▸ **Supplied text**
----

The low perfusion test conditions resulted in greater performance degradation and larger mean bias and ARMS values. The normal PI of ≥ 1.0 is associated with mean bias levels less than one, but ARMS values ranged from 1.78 (Nellcor) to 2.14 (GE). In this study normal PI is defined as ≥ 1.0, while in a previous study PI values < 2 were considered representative of poor perfusion [13].

In the low and ultra low PI ranges, significant differences in mean bias were observed across devices. In the very low PI range, no significant differences were evident. At ultra low levels of perfusion, Masimo (N = 9) and Nellcor (N = 10) experienced a number of missing values while GE had no missing values. The increase in proportion of missing values with ultra low PI, suggests that a threshold for pulse oximeter performance may have been reached although additional study is required to evaluate further. However, due to the low number of low and ultra low PI samples, no conclusions can be reached regarding relative pulse oximeter performance. Additional studies using larger patient populations and data sets which include more low and ultra low PI samples are required compare performance across different SpO2 devices.

----

▸ **Information**
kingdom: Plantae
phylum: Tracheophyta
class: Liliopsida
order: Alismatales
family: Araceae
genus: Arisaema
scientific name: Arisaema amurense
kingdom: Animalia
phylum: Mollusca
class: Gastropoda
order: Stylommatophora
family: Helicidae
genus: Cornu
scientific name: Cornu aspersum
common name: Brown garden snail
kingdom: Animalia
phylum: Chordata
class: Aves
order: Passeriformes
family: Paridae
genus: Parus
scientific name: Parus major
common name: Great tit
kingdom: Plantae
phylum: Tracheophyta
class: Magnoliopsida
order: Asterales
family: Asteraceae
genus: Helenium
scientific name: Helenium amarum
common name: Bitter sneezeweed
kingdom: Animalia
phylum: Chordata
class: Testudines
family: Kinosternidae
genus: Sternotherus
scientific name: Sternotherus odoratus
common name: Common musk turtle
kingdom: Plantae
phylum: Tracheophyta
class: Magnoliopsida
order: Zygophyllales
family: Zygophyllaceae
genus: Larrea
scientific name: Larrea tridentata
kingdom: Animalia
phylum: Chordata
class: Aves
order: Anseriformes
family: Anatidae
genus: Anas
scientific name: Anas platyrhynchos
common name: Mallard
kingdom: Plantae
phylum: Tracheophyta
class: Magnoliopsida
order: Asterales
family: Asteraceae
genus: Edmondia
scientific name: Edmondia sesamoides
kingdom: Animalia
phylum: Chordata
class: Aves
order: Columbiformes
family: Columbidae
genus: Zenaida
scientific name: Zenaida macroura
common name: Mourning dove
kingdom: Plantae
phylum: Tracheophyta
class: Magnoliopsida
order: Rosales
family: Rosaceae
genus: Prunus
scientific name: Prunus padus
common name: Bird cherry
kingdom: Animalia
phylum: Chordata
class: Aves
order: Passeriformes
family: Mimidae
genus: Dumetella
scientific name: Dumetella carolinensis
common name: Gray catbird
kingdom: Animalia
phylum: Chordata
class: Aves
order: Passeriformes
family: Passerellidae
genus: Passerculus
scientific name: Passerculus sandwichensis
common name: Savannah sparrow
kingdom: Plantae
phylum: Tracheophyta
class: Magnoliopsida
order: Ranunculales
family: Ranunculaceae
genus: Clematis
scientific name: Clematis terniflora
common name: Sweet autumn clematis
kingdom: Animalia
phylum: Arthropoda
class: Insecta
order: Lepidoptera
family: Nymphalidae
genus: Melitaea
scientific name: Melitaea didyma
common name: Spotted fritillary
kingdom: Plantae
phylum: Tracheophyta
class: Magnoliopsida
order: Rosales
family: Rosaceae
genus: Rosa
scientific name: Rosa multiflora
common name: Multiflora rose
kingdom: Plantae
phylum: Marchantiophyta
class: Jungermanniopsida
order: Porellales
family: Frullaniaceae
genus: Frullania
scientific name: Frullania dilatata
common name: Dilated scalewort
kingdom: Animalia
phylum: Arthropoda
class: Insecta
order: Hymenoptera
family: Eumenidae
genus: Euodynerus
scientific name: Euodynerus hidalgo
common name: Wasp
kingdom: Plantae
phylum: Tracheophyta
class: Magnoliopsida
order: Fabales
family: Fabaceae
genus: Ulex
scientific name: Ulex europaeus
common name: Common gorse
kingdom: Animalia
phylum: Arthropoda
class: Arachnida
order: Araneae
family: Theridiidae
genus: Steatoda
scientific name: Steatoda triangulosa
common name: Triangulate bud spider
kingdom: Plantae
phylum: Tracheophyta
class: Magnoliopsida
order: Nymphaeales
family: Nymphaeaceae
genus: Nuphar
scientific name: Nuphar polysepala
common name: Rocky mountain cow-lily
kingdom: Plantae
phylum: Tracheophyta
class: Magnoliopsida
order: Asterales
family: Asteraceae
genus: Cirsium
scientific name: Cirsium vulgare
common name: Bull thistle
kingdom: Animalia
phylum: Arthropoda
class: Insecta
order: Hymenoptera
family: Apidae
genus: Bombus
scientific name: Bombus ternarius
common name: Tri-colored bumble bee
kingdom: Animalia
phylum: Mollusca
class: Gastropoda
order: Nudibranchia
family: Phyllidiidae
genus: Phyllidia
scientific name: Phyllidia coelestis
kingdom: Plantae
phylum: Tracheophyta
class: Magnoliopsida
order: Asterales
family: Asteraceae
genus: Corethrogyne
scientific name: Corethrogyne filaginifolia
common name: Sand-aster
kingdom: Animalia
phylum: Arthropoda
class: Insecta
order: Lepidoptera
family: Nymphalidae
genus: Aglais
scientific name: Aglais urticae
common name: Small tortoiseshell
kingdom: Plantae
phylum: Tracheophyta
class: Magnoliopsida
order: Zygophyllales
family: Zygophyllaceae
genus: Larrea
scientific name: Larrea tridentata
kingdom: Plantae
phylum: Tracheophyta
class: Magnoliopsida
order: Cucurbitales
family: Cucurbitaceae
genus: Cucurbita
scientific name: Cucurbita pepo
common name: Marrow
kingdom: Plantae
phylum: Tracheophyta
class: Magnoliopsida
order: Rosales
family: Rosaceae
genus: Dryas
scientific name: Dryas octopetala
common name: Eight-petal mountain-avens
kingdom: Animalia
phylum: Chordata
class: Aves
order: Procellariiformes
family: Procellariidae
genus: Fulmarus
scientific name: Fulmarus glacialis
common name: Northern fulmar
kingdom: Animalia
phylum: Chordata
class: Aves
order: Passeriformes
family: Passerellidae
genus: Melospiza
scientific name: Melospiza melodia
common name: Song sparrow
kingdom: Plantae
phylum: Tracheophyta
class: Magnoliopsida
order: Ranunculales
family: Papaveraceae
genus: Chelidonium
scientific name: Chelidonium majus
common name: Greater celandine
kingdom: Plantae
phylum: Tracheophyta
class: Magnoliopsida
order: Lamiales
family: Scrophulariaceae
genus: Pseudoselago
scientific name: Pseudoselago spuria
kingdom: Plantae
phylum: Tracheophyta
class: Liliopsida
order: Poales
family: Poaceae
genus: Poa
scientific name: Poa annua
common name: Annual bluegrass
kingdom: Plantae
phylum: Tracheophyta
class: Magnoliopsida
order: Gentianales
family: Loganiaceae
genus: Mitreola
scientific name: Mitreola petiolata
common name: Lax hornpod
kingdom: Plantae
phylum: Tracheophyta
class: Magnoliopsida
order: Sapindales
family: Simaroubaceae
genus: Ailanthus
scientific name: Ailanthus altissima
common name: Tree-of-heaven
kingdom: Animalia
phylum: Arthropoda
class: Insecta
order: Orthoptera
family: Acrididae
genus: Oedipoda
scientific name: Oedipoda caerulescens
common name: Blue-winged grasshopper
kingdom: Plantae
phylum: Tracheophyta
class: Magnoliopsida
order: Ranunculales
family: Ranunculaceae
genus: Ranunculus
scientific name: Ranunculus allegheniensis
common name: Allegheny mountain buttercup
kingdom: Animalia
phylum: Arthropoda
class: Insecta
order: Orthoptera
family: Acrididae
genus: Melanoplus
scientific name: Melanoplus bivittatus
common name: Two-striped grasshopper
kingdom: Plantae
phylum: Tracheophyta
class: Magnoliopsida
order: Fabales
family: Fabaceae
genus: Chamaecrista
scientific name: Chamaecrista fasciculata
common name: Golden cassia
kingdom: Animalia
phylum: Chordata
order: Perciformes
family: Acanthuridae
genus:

----

▸ **Study questions**
1. In the passage on pulse oximeter performance, what range of ARMS values is reported for a normal PI?
2. Write the next part of the passage on pulse oximeter performance under low perfusion, picking up after its final sentence.
The material has no connection to the passage on pulse oximeter performance.

▸ **Task results**
1. From 1.78 (Nellcor) to 2.14 (GE).

2.
Loss of pulse oximetry signals due to low perfusion is a clinical challenge requiring additional actions to estimate arterial oxygen levels and hemoglobin saturation. If the signal is lost from a finger, probes may be applied on alternative anatomic locations such as toes, ears, buccal mucosa, or nares. Invasive measurement via arterial blood gas is a clinical option when the pulse oximetry signal is not reliable. However, invasive measurement is associated with increased risk of patient morbidity due to line placement, line dislodgement, repeated blood sampling, delays due to the requirement to transport and run samples, anemia if repeated measurement is required, and costs from supplies and equipment use [23,24,25].

The motion testing group assessed pulse oximetry performance over a wide range of clinically relevant conditions. Findings demonstrated similar performance of all three SpO2 devices even though some statistically significant differences in bias and ARMS were observed. The accuracy of SpO2 measurement during low perfusion conditions showed a greater degree of degradation when compared to normal perfusion, with statistically significant differences in bias found primarily in the low perfusion measurements. These study findings highlight the limitations of pulse oximetry technologies which are dependent on pulsatile blood for accurate measurement. Since conditions of low perfusion are common in the clinical setting, it is important to recognize that pulse oximeter measurements without the context of other relevant clinical data, are often not sufficient to guide diagnostic and therapeutic clinical decisions.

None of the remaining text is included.